Not speaking up bothered me tremendously over the weekend. So I wrote a letter. What was kind of interesting, and I'm not entirely sure what to make of it, is that I wrote the letter while I was teaching a class. So I don't know if it was the multitasking or just being too distracted to overthink things or what but I definitely wrote one hell of a letter. And even stranger for me, I didn't think to go back in and proofread and edit the thing to death. I simply saved it as a PDF and sent it off, giving my T blanket permission to read it whenever he so chose and that he could simply read it at my next session if he didn't want to waste his time on it outside of my scheduled time. He read it almost immediately. I got a response within two hours. He thanked me for writing such a detailed note and said he wants to discuss it at my next session. He also told me to reach out to Urgent Care if I felt unsafe. Definitely won't be doing that. My friends and husband are far better resources when I'm in crisis except for the one guy who works there. If I knew I could get someone like him, I would call but most of them are useless. Some of them have even been detrimental. He told me to stop digging through the suicidality stuff on my own as well and to stop "trying to get to the bottom" of those feelings and thoughts. Then he thanked me for my honesty. When I read through his email, I got curious about what I wrote. So I went back and read it. I was ashamed of some of the things I wrote, not because they were untrue but because of how deeply true they were. I also felt a sense of relief come over me because it was the majority of the things that I hadn't been able to say for a long time now. I got real about how I view myself and was pretty blunt about the suicidality stuff. So next Friday is going to be a bit like going to the principal's office for me. But I guess it was time, past time really, to shit or get off this pot. He can't help if he doesn't know. He knows at least 90% - 95% of what's really going on in my head now. I will say that his response simply sounded very professional, not angry or emotional in any way. I think things will be okay. Time will tell I guess. In the meantime, I return to school next Wednesday. One major stressor at a time. At least I was finally assigned a room at the big building (I always had one at the little building, where I am valued and respected as a professional).

No X's group yesterday- he was at a training.

I did have my T's group tonight. I felt like he aimed the topic right at me. It was all about dealing with burnout and what coping strategies one might use when the stress from one's job is overwhelming. *Sigh* I know the return to school is kicking up a lot of anxiety and fear, and as a result, a lot of depression. The Switch has actually been helpful because it's been a good distraction.
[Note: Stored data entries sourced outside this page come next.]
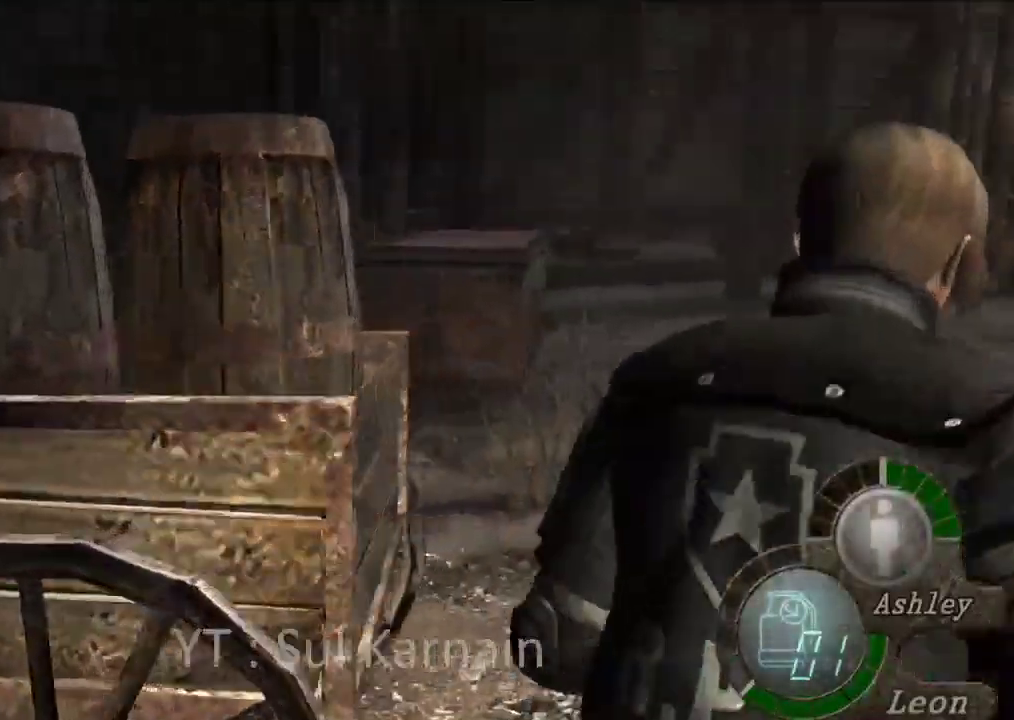
Gameplay with a controller (Xbox layout); each line is a JSON object with the inputs held at the frame after it. "button_events" lists button changes between this image and that frame as [ms after this image, input, new state], when the widget could be followed in between (sticks are given only as held states). Not read: HOME L1 L3 R3.
{"buttons": [], "left_stick": "up-left", "right_stick": "left", "button_events": []}
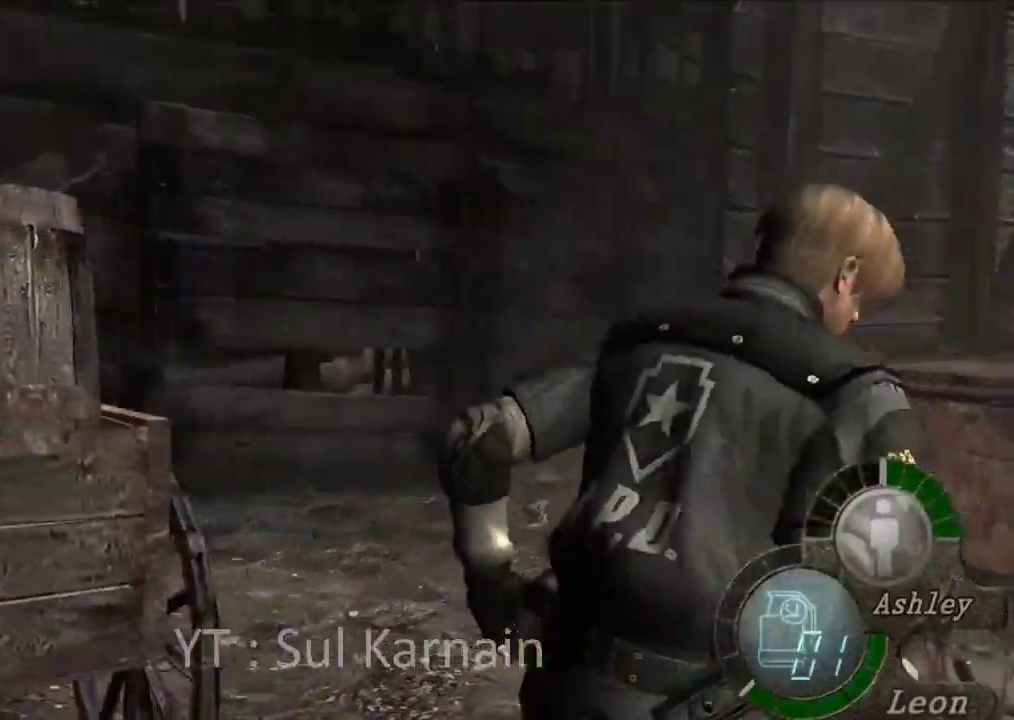
{"buttons": [], "left_stick": "down-left", "right_stick": "center", "button_events": []}
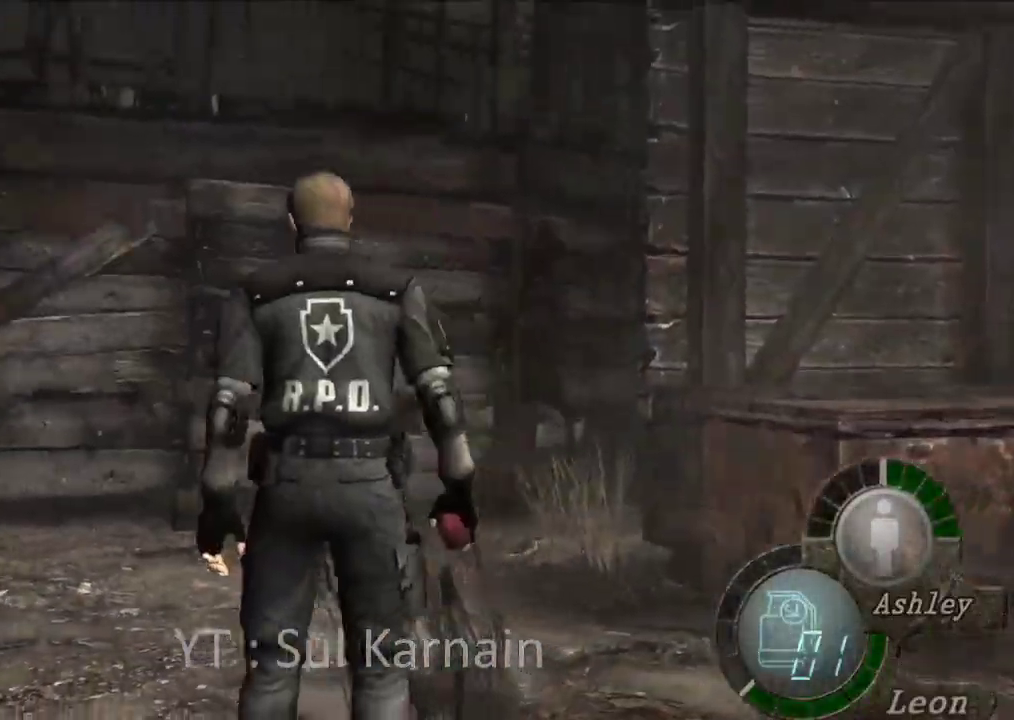
{"buttons": [], "left_stick": "down-left", "right_stick": "center", "button_events": [[150, "L2", "down"], [200, "L2", "up"]]}
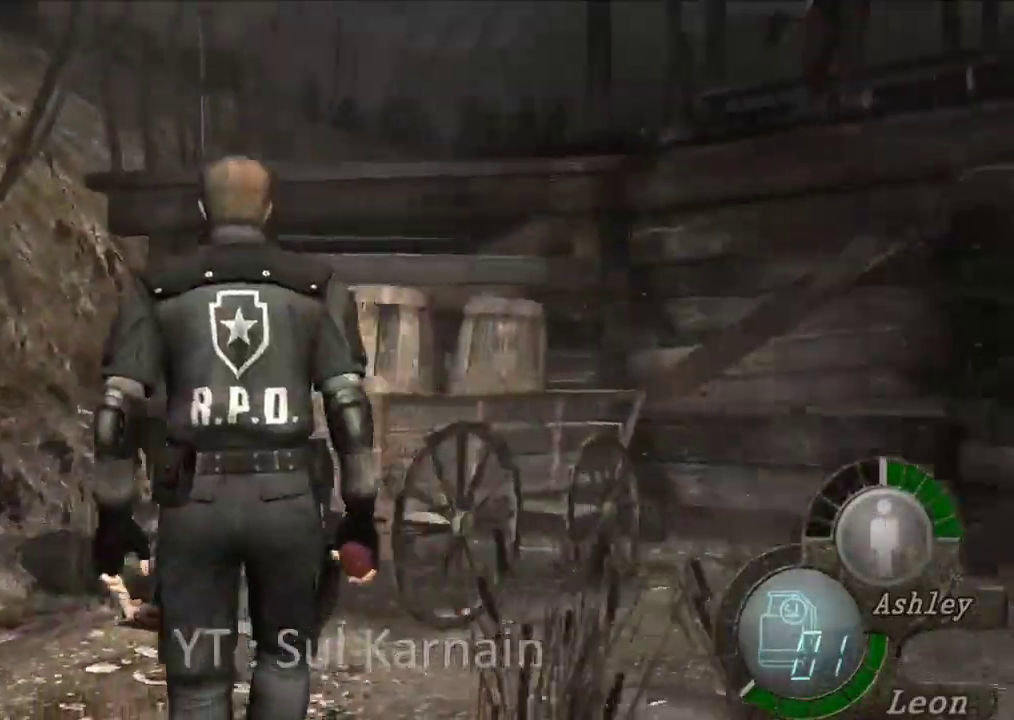
{"buttons": [], "left_stick": "up-left", "right_stick": "center"}
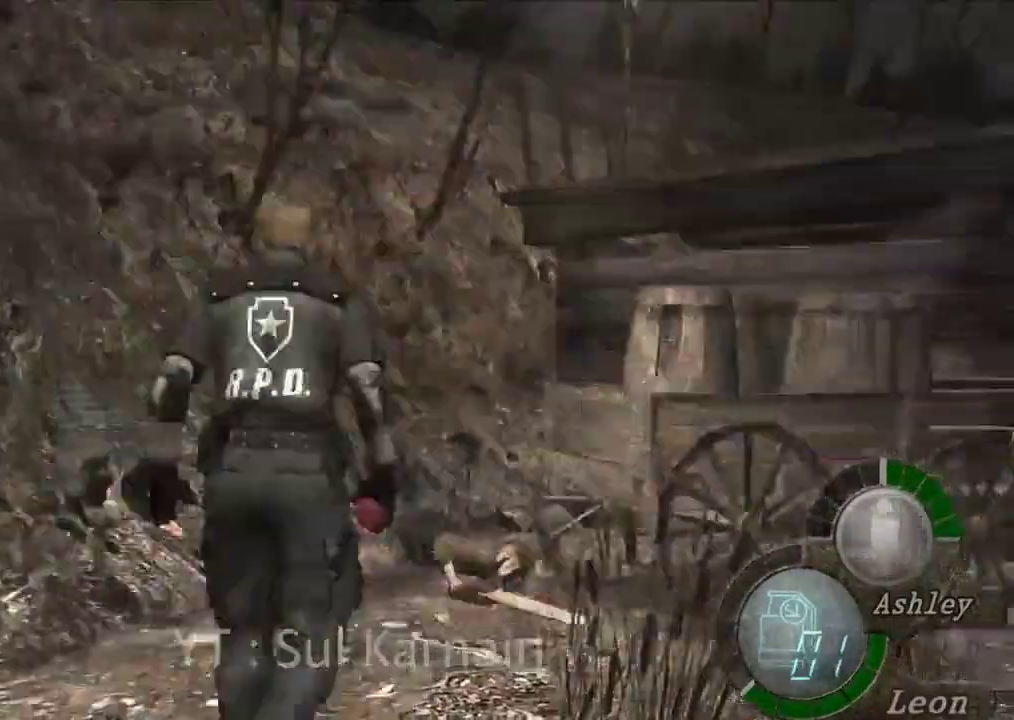
{"buttons": [], "left_stick": "left", "right_stick": "center", "button_events": []}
I didn't want to talk about that though so I said nothing tonight. Then, my T wanted to finish the group with a muscle relaxation exercise. For reasons unknown to me, I find muscle relaxation exercises triggering so I bowed out early. I didn't really feel like going to group tonight but his email told me to continue with my groups so I was there. Honestly, I go back and forth throughout my days between anxious and numbed out. I could feel the anxiety just running through me so it was probably better to just leave. All I honestly ever want to do these days is sleep. But I'll make it to the end of next week somehow.
 
Glad you told him Sadie. Doesn't matter how or when ya'll have a place to start now. Glad you wrote it and sent it. Unedited. Hope things continue to open up for you. Hopefully, you will find the SI decreasing now that you are getting these very painful things out in the open.